I'm also really thankful Shabbat is here. Now I can put aside homework and the stress of life and simply glorify God on His day. Speaking of putting aside stress, what better way to accomplish that than by sleeping you may ask? I can't think of any better way, so I'm off to do just that.

Have a pleasant evening dear readers!

Saturday, October 17, 2009

Hmm

Recently I've been pondering the question of purpose in life? What is it? Why does it take so long to realize what your purpose is? Who gives it?

I can't say as I've answered those tough and deep questions, but pondering them has definitely been beneficial. In an effort to see what others thought I even asked the question on Facebook. I received mostly "God" answers which was a helpful reminder of what true purpose looks like. So yes, I can answer that one. God is the One who instills in us deep-seated purpose. But is He more likely to direct a moving ship or one that is "dead in the water"?

I personally think He is more likely to direct the ship that is already moving towards the purpose He has in mind for them. But that doesn't mean that I shouldn't simply wait for His direction. The key term or concept here is balance. But that doesn't make the waiting or uncertainty any easier. It does emphasize another concept that is very important when it comes to God, and that is trust. I do trust Him, so therefore I can wait or move as I feel He directs and be perfectly confident in Him.

I think I'm also dealing with God's timetable. I believe He has already given direction for my life in a certain area, but the issue of NOW is where the two ends don't meet. I want now, and God wants later. Oops, I guess He wins and I don't (which is ultimately how it should be). But I'm still free to ponder. I think writing things down has great value in this area of life.

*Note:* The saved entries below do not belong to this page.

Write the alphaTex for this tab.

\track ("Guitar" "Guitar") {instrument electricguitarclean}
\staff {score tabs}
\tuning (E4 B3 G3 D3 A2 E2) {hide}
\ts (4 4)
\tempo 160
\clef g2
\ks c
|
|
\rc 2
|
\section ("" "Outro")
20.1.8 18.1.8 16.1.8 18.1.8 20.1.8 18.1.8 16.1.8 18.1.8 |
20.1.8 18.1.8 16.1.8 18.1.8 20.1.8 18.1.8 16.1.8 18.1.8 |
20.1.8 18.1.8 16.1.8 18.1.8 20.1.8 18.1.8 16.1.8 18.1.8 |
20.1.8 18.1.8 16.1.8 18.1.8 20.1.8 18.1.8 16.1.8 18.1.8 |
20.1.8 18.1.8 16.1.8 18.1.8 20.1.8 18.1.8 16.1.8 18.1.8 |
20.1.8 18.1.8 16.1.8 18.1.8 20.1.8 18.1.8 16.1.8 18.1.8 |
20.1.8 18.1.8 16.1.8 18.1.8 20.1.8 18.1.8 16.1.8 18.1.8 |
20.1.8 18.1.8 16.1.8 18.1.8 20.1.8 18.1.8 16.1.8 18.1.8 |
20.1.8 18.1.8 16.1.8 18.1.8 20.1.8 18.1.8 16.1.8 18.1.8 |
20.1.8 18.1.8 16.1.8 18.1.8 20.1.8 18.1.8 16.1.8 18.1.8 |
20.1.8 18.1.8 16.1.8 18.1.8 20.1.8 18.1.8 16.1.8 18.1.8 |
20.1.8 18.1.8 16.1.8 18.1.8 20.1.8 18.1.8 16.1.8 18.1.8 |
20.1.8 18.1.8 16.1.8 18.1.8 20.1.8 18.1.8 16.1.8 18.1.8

If God has led you in a certain direction in your life, write it down, so later on when you feel tempted to doubt or look at the waves around you, you won't!

So feel free to ponder, but keep on trusting, knowing that God's plan is the best for your life.

Friday, October 16, 2009

Beginning Post

Welcome friends to this momentous occasion!! Yes, the creation of and new post to my blog. Unusual as it may sound back when the blogging world exploded I experienced some reactionary tendencies towards jumping on that bandwagon. But now that time has elapsed and Facebook is now the wave of the future, I feel I can regress back into the blogging world, and catalog some thoughts.

Posts most likely will be few and far between (to head off any anticipation out there of mammoth posts or consistent writing) mainly because I am a busy college student wrapping up my undergraduate education.

So, welcome to my journey! I trust you enjoy it as we travel along together (well, I travel and you come along for the fun of it).